+++ Given passage +++

Remember that old Crosby, Stills and Nash song... we can change the world? 

Here's a link to sing along, and I'll warn you - once this song gets in your head, it might stay there all day. 

The lyrics seem more fitting than ever.  

I was reminded of that song when I read this terrific article about a high school shop class that made urns for the ashes of unclaimed veterans. Bravo to that shop teacher!

It's a great idea, you can read about it here.

Sunday, September 16, 2018

RIP Beth Wheeler

The woodworking community here in Las Vegas lost a valued and talented member this week. Beth Wheeler passed away in her sleep early Thursday morning after a brave battle with pancreatic cancer. 

There wasn't a more prolific woodworker in our group than Beth; these pictures prove that! 

She was a force in this world - not just in the wood shop but as a very successful entrepreneur, too. Whip smart, with a nearly photographic mind - Beth had the amazing ability to devour woodworking articles and almost instantly master whatever she attempted. As I told her many times - she was one of the most talented students who ever worked in my shop. (I can count on one hand how many people are in this category.) She purposely tackled techniques that stretched her talents, and employed them into projects chosen for their difficulty.

+++

_Problem to work on_.
Can you resume the woodworking blog excerpt right after its final sentence? The listing has nothing to do with the woodworking blog excerpt.

+++ Provided records +++

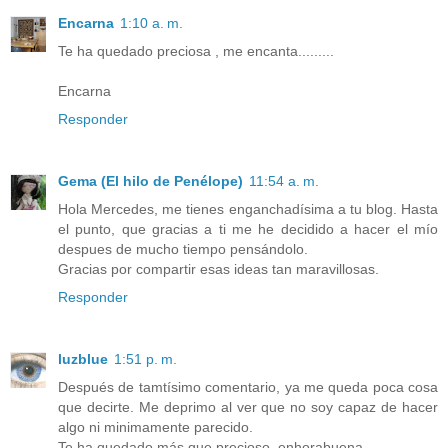
Encarna
1:10 a. m.
Te ha quedado preciosa , me encanta.........
Encarna
Responder
Gema (El hilo de Penélope)
11:54 a. m.
Hola Mercedes, me tienes enganchadísima a tu blog. Hasta
el punto, que gracias a ti me he decidido a hacer el mío
despues de mucho tiempo pensándolo.
Gracias por compartir esas ideas tan maravillosas.
Responder
luzblue
1:51 p. m.
Después de tamtísimo comentario, ya me queda poca cosa
que decirte. Me deprimo al ver que no soy capaz de hacer
algo ni minimamente parecido.
Te ha quedado más que precioso, enhorabuena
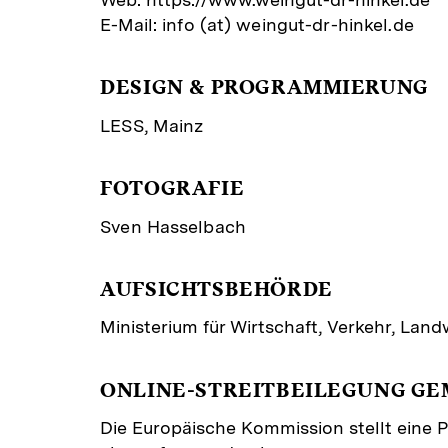
E-Mail:
info (at) weingut-dr-hinkel.de
DESIGN & PROGRAMMIERUNG
LESS, Mainz
FOTOGRAFIE
Sven Hasselbach
AUFSICHTSBEHÖRDE
Ministerium für Wirtschaft, Verkehr, Land
ONLINE-STREITBEILEGUNG GEMÄS
Die Europäische Kommission stellt eine P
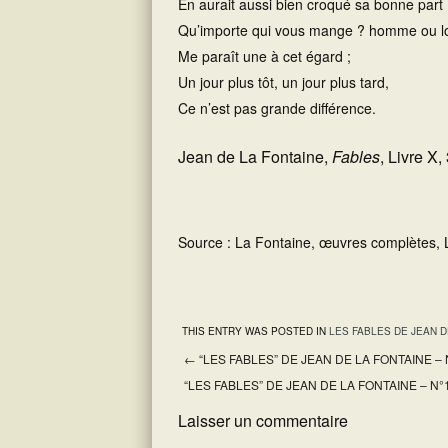
En aurait aussi bien croqué sa bonne part 
Qu’importe qui vous mange ? homme ou lo
Me paraît une à cet égard ;
Un jour plus tôt, un jour plus tard,
Ce n’est pas grande différence.
Jean de La Fontaine,
Fables
, Livre X,
Source : La Fontaine, œuvres complètes, L
THIS ENTRY WAS POSTED IN
LES FABLES DE JEAN D
←
“LES FABLES” DE JEAN DE LA FONTAINE –
Post navigation
“LES FABLES” DE JEAN DE LA FONTAINE – N
Laisser un commentaire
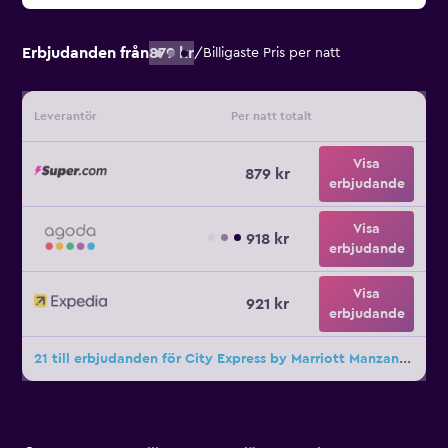
Erbjudanden från
879 kr
/
Billigaste Pris per natt
Leverantör
Per natt totalt
Visa
879 kr
erbjudande
Visa
918 kr
erbjudande
Visa
921 kr
erbjudande
21 till erbjudanden för City Express by Marriott Manzanillo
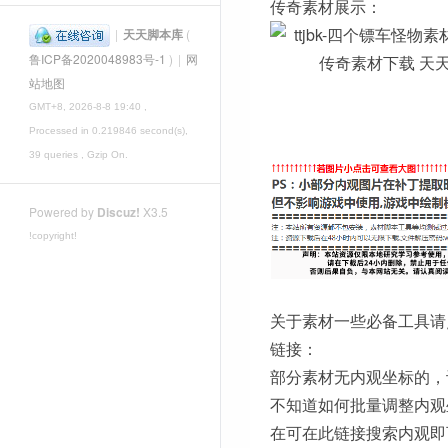
传奇素材展示：
|
天天脚本库
(
鲁ICP备2020048983号-1
)
|
网
站地图
GMT+8, 2026-8-8 19:40
,
Processed in 0.219846 second(s),
39 queries , Gzip On.
Powered by
Discuz!
X3.5
!copyright!
关于素材一些必备工具请
链接：
部分素材无内观坐标的，
不知道如何批量调整内观
在可在此链接搜索内观即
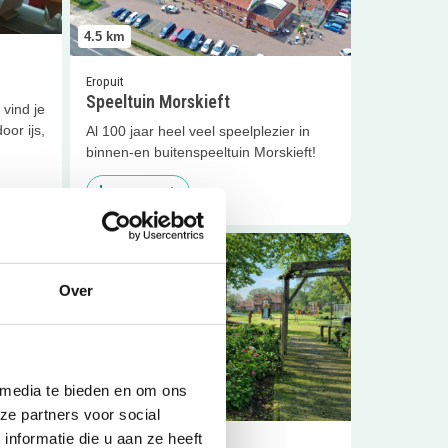
4.5
km
Eropuit
Speeltuin Morskieft
 vind je
oor ijs,
Al 100 jaar heel veel speelplezier in
binnen-en buitenspeeltuin Morskieft!
Sluiten
Lees meer
f
Lees meer
Het Anker Bar &amp; Food
Over
 media te bieden en om ons
4.7
km
ze partners voor social
nformatie die u aan ze heeft
Uit eten | Uitagenda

+++

_Task result_.
Life isn’t fair, and Beth’s passing should be a reminder to us all about embracing challenges and enjoying the journey. I’ll miss her enthusiasm for hand tool work, and for her monthly show and tell projects - from difficult chairs and stools, to simple fun pieces for her grandchildren. Although her woodworking career was brief, it was rich with variety and personal goals - all of which she met head-on.

RIP Beth, our world here burns a little less brightly with your absence. 

Thursday, September 13, 2018

Sand-Thru sticks - where have you been all of my life!?

Can I go off a bit about staining wood?

When my customers request something made in darker wood tones, I usually suggest that we use dark wood from the start. Staining lighter woods can be a huge challenge, both in the way in which wood accepts color, and later in the process, when wood can be damaged.

If we start with darker woods, it's easier to apply a clear finish, like Danish Oil. In fact, that's why we use clear Danish Oil on just about everything that we build in my shop.  

I've seen more projects ruined by a poor finish than just about any other problem out there.  

Someone can build a perfect piece - with excellent design and proportion, perfect joinery, excellent sanding....  but if a bad finish is applied, the overall impression of the piece is often ruined. 

So... staining is my pet peeve.

 Now, don't get me wrong - I stain a fair amount of work, but a huge complaint is that when wood that is stained gets dinged or chipped, the resulting blemish exposes the lighter wood underneath, and it looks horrible. 

Either way, it's a lose/lose situation.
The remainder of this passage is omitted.